Something that had once been human.
He did not welcome it.
He did not understand it.
He let it exist anyway.
"They told us the world is safe now," Mira continued, her voice softer.
"That it's over."
She laughed once.
A brittle sound.
"But the sky still feels wrong."
Her fingers touched the glass.
The moment her skin met the surface, the runes flared instinctively, reacting to foreign contact.
She flinched,but didn't pull away.
"Did you break it?" she asked.
The question was so simple it almost felt cruel.
Leylin moved.
Not enough to trigger the prison's defenses.
Just enough that the chains shifted with a faint metallic whisper.
Mira froze.
Her breath caught.
Slowly, disbelievingly, she leaned closer to the distortion.
"…You're awake," she whispered.
Not fear.
Not accusation.
Something closer to relief.
For the first time since his capture, Leylin focused on something that was not a weakness in the cage.

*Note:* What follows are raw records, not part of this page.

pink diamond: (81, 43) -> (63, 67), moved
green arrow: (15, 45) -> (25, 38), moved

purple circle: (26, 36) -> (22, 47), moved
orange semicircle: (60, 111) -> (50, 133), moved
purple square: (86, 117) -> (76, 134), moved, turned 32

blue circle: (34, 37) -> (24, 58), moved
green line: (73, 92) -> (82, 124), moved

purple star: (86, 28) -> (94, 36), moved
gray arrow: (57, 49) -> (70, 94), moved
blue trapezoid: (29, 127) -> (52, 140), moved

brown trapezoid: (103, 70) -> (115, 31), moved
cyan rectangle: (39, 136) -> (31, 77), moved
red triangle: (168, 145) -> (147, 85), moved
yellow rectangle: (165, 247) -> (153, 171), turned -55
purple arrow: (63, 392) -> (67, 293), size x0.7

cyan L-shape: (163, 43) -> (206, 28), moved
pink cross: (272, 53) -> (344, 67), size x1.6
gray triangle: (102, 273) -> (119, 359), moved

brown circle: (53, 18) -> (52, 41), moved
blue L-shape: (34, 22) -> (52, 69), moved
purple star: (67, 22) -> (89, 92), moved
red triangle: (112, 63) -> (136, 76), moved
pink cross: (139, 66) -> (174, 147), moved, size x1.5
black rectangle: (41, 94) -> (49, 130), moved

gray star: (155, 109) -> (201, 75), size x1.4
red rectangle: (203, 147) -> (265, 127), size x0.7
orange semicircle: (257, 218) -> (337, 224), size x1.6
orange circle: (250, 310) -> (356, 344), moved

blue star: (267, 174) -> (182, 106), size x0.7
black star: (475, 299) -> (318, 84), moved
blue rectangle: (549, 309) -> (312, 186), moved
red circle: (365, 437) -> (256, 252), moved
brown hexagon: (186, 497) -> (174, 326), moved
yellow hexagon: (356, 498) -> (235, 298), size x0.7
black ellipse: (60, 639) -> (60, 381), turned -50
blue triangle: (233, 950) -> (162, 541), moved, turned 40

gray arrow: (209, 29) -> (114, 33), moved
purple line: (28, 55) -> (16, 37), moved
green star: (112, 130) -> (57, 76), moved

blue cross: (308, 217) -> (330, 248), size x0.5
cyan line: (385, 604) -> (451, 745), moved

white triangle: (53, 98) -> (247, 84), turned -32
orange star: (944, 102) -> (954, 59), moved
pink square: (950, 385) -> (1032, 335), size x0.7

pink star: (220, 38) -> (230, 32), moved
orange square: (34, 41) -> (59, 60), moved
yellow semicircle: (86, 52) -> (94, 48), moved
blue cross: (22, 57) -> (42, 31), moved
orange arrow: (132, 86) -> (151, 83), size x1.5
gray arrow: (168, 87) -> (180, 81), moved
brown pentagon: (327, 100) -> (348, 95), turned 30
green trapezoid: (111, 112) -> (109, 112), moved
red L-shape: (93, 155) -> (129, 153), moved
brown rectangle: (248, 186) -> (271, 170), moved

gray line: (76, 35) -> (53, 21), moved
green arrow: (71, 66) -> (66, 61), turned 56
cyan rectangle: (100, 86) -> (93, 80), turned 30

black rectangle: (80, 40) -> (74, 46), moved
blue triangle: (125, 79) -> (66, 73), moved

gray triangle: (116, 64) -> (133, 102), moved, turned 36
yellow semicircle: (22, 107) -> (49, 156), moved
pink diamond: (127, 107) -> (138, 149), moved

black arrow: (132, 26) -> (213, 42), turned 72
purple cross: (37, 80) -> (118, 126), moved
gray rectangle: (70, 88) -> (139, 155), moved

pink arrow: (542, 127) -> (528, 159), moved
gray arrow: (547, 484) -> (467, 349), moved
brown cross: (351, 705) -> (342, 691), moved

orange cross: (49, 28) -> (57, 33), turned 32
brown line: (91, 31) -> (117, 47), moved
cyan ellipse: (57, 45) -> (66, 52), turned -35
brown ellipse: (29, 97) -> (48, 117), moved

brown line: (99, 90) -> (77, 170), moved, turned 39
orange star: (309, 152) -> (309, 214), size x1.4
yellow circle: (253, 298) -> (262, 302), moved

Not a rhythm in the siphoning.
Not a flaw in the runic structure.
A person.
He studied her the way he studied everything else.
But there was no strategy in it.
No advantage.
No outcome.
Only observation.
"I won't tell anyone," Mira said quickly, misreading his silence as warning.
"I just.."
Her voice broke.
She pressed her forehead lightly against the glass.
"I just needed to see."
The words dissolved into a whisper.
"That something was still alive down here."
Gluttony slowed.
Not fed.
Not satisfied.
Listening.
Minutes passed.
Neither of them moved.
Two figures suspended on opposite sides of a barrier that might as well have been the end of the world.
Finally, Mira stepped back.
She wiped at her eyes angrily, as if ashamed of the weakness.
"I'll come back," she said.
Not a promise.
A decision.
"You don't have to say anything."
A small, tired smile touched her lips.
"I talk enough for both of us anyway."
She turned and walked toward the exit, her footsteps fading into the endless machinery of the facility.
Leylin watched the empty doorway long after she was gone.
He did not understand why.
He did not understand why the chamber felt different now.
Quieter.
Less absolute.
His eyes closed again.
But not in the same way as before.
Above the prison, the surveillance logs marked the disturbance as insignificant.
Unauthorized presence .. dismissed as human error.
No threat detected.
No anomaly recorded.
Deep inside the cage, something waited.
Not for freedom.
Not for revenge..For the next night.